Hadiza Zakari

Personal information
- Born: 26 September 1989 (age 36)

Medal record
Commonwealth Games
| Gold medal – first place | 2010 Delhi | 75 kg |
World Championships

= Hadiza Zakari =

Nigerian-Iranian fashion model

Hadiza Zakari (born 26 September 1989) is a Nigerian former weightlifter who competed in the women's 75 kg category. She represented Nigeria in multiple international competitions and is a Commonwealth Games gold medalist.

== Career ==
Zakari began her weightlifting career as a serving member of the Nigerian Security and Civil Defence Corps (NSCDC). She established herself on the continental stage by winning a gold medal at the 2008 African Weightlifting Championships in the 75 kg class.

She made her international debut at the 2009 World Weightlifting Championships, where she placed 13th overall with a total lift of 228 kg (103 kg in the snatch and 125 kg in the clean and jerk).

Her most notable achievement came at the 2010 Commonwealth Games in Delhi, India. Competing in the 75 kg event, Zakari won the gold medal in a dramatic final. She lifted 110 kg in the snatch and 129 kg in the clean and jerk for a combined total of 239 kg. This performance set a new Commonwealth Games record and placed her 14 kilograms ahead of the silver medalist, Canada's Marie-Eve Beauchemin-Nadeau. This victory also marked Nigeria's third weightlifting gold medal at those Games.
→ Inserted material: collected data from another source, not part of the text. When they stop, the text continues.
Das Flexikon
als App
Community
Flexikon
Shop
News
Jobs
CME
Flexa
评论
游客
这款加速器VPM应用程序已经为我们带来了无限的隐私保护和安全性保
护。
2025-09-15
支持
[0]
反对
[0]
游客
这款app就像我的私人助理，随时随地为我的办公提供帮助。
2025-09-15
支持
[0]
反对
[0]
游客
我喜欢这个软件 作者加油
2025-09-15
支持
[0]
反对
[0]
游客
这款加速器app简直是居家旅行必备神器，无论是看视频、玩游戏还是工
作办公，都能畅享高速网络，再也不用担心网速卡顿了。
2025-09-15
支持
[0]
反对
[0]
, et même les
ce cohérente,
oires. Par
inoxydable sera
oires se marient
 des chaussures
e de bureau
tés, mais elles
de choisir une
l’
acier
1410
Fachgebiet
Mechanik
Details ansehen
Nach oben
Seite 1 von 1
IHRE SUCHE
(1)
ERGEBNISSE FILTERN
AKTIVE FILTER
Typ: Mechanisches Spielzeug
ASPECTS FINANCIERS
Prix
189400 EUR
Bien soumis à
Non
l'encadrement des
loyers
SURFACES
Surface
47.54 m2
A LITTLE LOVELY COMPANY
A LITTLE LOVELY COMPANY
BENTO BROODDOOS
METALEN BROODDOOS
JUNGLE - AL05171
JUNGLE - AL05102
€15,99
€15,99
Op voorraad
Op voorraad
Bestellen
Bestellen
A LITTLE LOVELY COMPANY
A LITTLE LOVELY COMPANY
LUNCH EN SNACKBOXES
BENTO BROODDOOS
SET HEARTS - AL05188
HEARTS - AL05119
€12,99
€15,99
She later competed at the 2011 World Weightlifting Championships, but her career was derailed shortly thereafter by anti-doping violations.

== Doping Suspension ==
Following the 2011 World Championships, Zakari tested positive for stanozolol, a prohibited anabolic steroid. Consequently, the International Weightlifting Federation (IWF) handed her a two-year suspension from competitive sports, spanning from May 2012 to May 2014.